In another example, a photonic switch may facilitate the expansion of a data center. As data center traffic grows, additional peripherals and packet switching capacity may be added. This additional capacity may be commissioned, and the data center is reconfigured to integrate the new components more rapidly and efficiently, with fewer disruptions, if the new items are connected to the old items via a photonic switch. Also, the old components may be reconfigured more rapidly using a photonic switch.

FIG. 21 illustrates data center 312 where peripherals and switching capacity are added without the use of a photonic switch. The switching capacity is expanded by about 25% by adding a fifth parallel packet switch 316. Also, several new peripherals, labeled “N” have been added. Because the new peripherals and switches should be able to communicate with the pre-existing switches and peripherals, the new peripherals and switches should have some of their links going to pre-existing switches and peripherals respectively. This results in a massive rework of the junctoring connections, which are done manually. This process is disruptive, time consuming, error prone, and expensive. Because of these difficulties, a sub-optimal junctoring pattern may be set up to avoid excessive reconfiguration costs, leading to problems as traffic grows, such as traffic congestion, or blockage between specific peripherals and switch elements.

FIG. 22 illustrates data center 322 with photonic switch 204 for adding peripherals and packet switching capacity. Packet switching core 314 has been expanded by adding an additional switch and with new peripherals—shown at the right side of FIG. 22. Photonic switch 204 may or may not need to be expanded. The high speed short reach optical links from the new packet switch and the new peripherals are simply connected to ports on photonic switch 204, and a new junctoring pattern is set up by OMC 136 photonic switch controller 206 adjusting connections in photonic switch 204. The new components may be tested using test equipment, such as switch test equipment 304 and peripheral test equipment 306, before being placed into service.

In an additional example, a photonic switch facilitates the integration of dissimilar components. Data centers involve massive investments of money, equipment, real estate, power, and cooling capabilities, so it is desirable to exploit this investment for as long as possible.
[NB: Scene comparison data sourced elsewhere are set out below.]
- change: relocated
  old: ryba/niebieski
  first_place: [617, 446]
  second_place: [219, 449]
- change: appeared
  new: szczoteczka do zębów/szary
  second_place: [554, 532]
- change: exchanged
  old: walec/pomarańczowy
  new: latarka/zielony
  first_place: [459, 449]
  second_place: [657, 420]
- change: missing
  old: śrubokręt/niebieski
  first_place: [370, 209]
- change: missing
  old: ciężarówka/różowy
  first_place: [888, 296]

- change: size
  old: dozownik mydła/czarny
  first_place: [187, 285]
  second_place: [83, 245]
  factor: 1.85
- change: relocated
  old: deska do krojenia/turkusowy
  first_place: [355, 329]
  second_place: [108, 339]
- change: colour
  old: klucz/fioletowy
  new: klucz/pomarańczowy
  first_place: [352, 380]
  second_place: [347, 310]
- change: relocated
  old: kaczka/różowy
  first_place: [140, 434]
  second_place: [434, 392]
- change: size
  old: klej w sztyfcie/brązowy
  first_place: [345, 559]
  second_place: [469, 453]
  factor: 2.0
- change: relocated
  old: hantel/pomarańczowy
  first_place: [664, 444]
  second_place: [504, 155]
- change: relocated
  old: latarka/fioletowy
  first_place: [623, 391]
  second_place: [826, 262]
Technology of components of data centers rapidly evolve. As a data center ages, it might be viable, but as a result of traffic growth, it may need expansion. It may be beneficial to expand with new rather than previous generation technology, which may be obsolete, if the new and old technology can operate together. This may be the case when the junctoring pattern of the data center interconnect enables all components to connect to all other components.

One common change in new technology is the interconnection speed. For example, the original data center components may be based on short reach 40 Gb/s optical links, while the new components might be optimized for 100 Gb/s operation, and may not have a 40 Gb/s interface. FIG. 23 illustrates data center 332 which facilitates integration of new devices by exploiting the format, protocol, and bit rate independence of photonic switch 204. Also, spare ports of photonic switch 204 are connected to adaptors 334 for rate conversion, protocol conversion, and other conversions for compatibility.
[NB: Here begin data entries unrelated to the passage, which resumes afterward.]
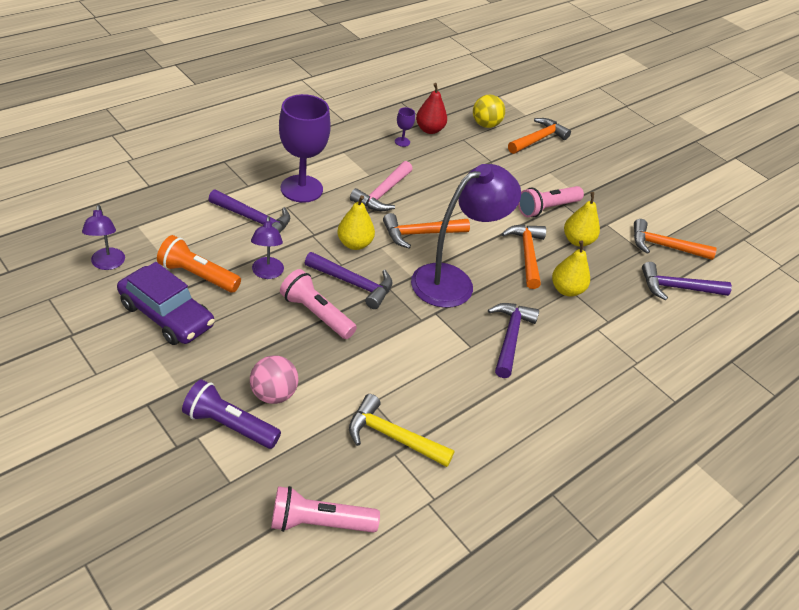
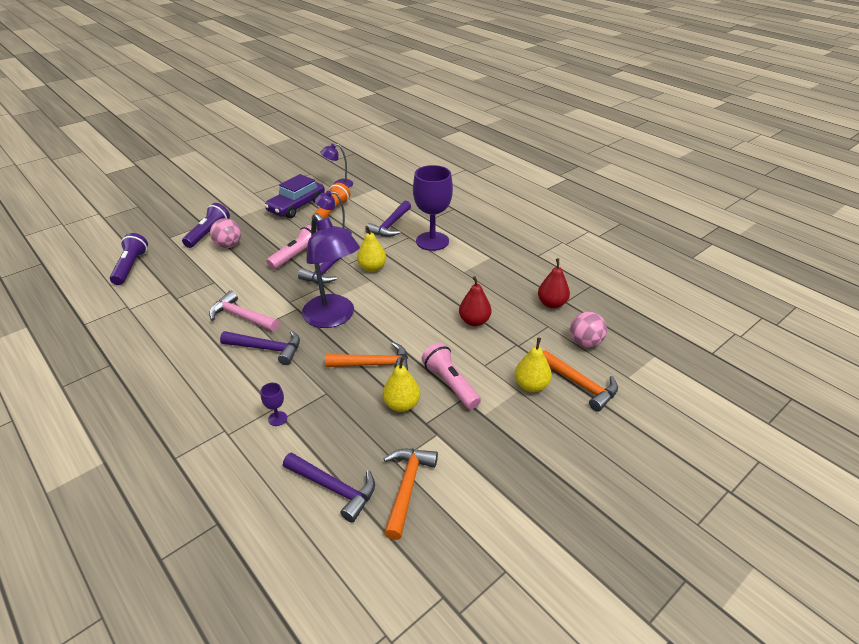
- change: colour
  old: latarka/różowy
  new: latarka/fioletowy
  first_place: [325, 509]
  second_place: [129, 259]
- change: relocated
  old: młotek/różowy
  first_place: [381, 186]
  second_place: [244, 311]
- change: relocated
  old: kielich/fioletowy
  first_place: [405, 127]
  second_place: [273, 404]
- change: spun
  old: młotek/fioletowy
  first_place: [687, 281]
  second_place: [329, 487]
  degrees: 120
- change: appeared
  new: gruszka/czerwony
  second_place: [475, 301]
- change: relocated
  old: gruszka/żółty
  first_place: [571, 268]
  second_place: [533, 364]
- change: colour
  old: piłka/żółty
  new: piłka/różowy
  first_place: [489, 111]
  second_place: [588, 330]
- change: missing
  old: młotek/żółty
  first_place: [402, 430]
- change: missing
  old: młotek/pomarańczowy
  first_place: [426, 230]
Data center 332 contains two different switching core formats, illustrated by solid black and solid gray lines, and four different peripheral formats, illustrated by solid black, solid gray, dotted black, and dotted gray lines. For example, a solid black line may indicate a 40 Gb/s link, while a solid gray line indicates a 100 Gb/s link. Connections between links with the same bit rate may be made without using a bit rate converter, because photonic switch 204 is bit rate, format, protocol, and wavelength agnostic. However, a bit rate converter is used when links of different bit rates are connected.

The conversion may be performed in a variety of ways depending on the nature of the conversion. For example, the optical wavelength, bit rate, modulation or coding schemes, mapping levels, such as internet protocol (IP) to Ethernet mapping, address conversion, packet formats, and/or structure conversion may be performed.

A photonic switch in a data center between a packet switching core and peripherals should be a large photonic switch. A large photonic switch may be a multi-stage switch, such as a CLOS switch, which uses multiple switching elements in parallel. The switch may contain a complex junctoring pattern between stages to create blocking, conditionally non-blocking, or fully non-blocking fabrics. A non-blocking multi-stage fabric uses a degree of dilation in the center stage, for example from n to 2n01, where n is the number of ports on the input of each input stage switching module.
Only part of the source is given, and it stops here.